Patients presenting with fingertip injuries can be any age with injuries occurring at work or play. The age groups most often seen are the under-5s and the over-65s. The types of injuries most commonly seen include:
Any part of the fingertip can be injured to include skin and soft tissue, the distal phalanx and/or the nail and nail bed. It is very common to see partial (where some structure remains) or complete (where the whole fingertip is gone) amputations of the fingertip.
The main aims in treating fingertip injuries are restoring sensation and viability of the fingertip and ensuring enough bone support for nail growth to maintain the normal appearance of the finger.
Where fingertip amputations are not treated properly and expeditiously this can result in defects such as hook nail deformity and more importantly can result in excessive tenderness of the skin with intolerance to cold temperatures and possible long-term loss of function.
Laceration, avulsion and compression are the types of injuries which most commonly present in the ED with sometimes accompanying subungual haematomas. There is commonly a great deal of pain with these injuries and especially where the nail has been torn from the nail bed.
Compression of the nail bed plus fingertip amputation may be the result of a heavy or sharp object and injuries can range from distal phalanx fracture to partial or complete amputation of the tip. Children are the ones who most commonly present with this type of injury from an accidental door closure on the hand. Detailed information about the nature of the injury should be collected.
The injury should be examined manually to assess the residual function and sensory feeling of the fingertip. A light touch sensation test and examination of the colour and capillary refill of the finger should assess the vascular capacity and function of the finger. At the same time you should look for any foreign bodies including metal, wood or glass. If a fracture or dislocation is suspected, demonstrated by the amount of pain shown, anterior, posterior, lateral and oblique x-rays should be taken.

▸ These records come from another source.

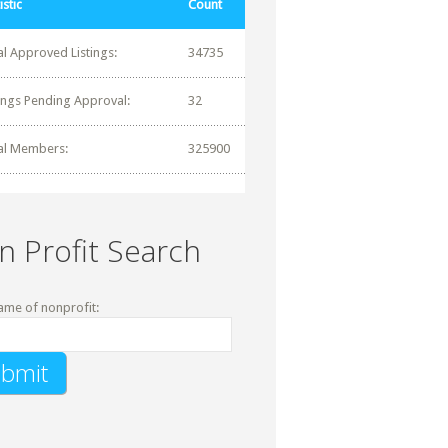
istic
Count
al Approved Listings:
34735
tings Pending Approval:
32
al Members:
325900
n Profit Search
ame of nonprofit:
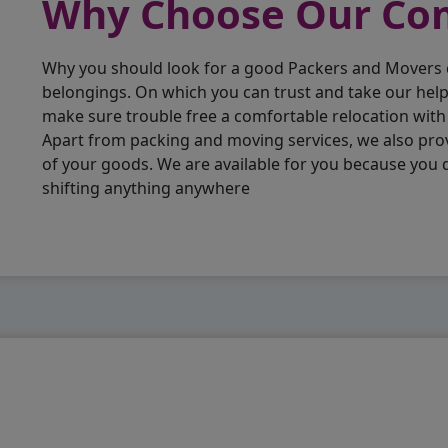
Why Choose Our C
Why you should look for a good Packers and Movers
belongings. On which you can trust and take our hel
make sure trouble free a comfortable relocation wit
Apart from packing and moving services, we also pro
of your goods. We are available for you because you
shifting anything anywhere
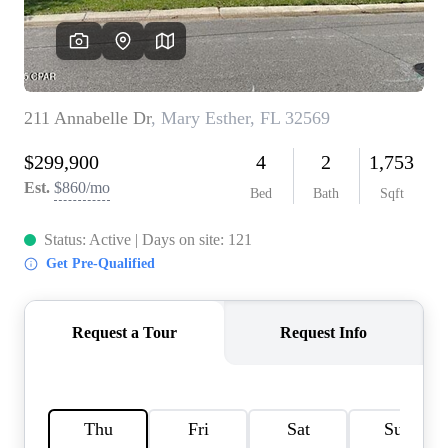
REVIEWS
CAREERS
ABOUT PLACE
CONNECT
BLOG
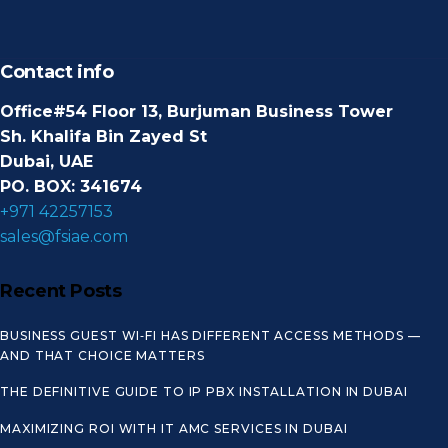
Contact info
Office#54 Floor 13, Burjuman Business Tower
Sh. Khalifa Bin Zayed St
Dubai, UAE
PO. BOX: 341674
+971 42257153
sales@fsiae.com
Recent Posts
BUSINESS GUEST WI‑FI HAS DIFFERENT ACCESS METHODS —
AND THAT CHOICE MATTERS
THE DEFINITIVE GUIDE TO IP PBX INSTALLATION IN DUBAI
MAXIMIZING ROI WITH IT AMC SERVICES IN DUBAI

Treatment will depend on the range of the amputation (transverse or oblique) of the fingertip and the type of skin (vascular and sensory function) involved (volar or dorsal).
Non surgical management with simple dressings and painkillers can be utilised to promote secondary healing. These patients usually heal quickly with no loss of motor function.
Where there is less than 2cm of skin loss and no loss or exposure of bone or tendon, a wound may be left open to heal by granulation and the patient should be advised on the appropriate type and duration of wound dressing. This treatment has been proven to aid full recovery with no loss of normal function.
A surgical team referral is needed in cases of severe fingertip amputation. Surgery to trim any protruding or damaged bone and tissue may be necessary. This may entail some loss of skin, nail and finger length. Fill thickness skin grafting or flap reconstruction may be necessary in some cases.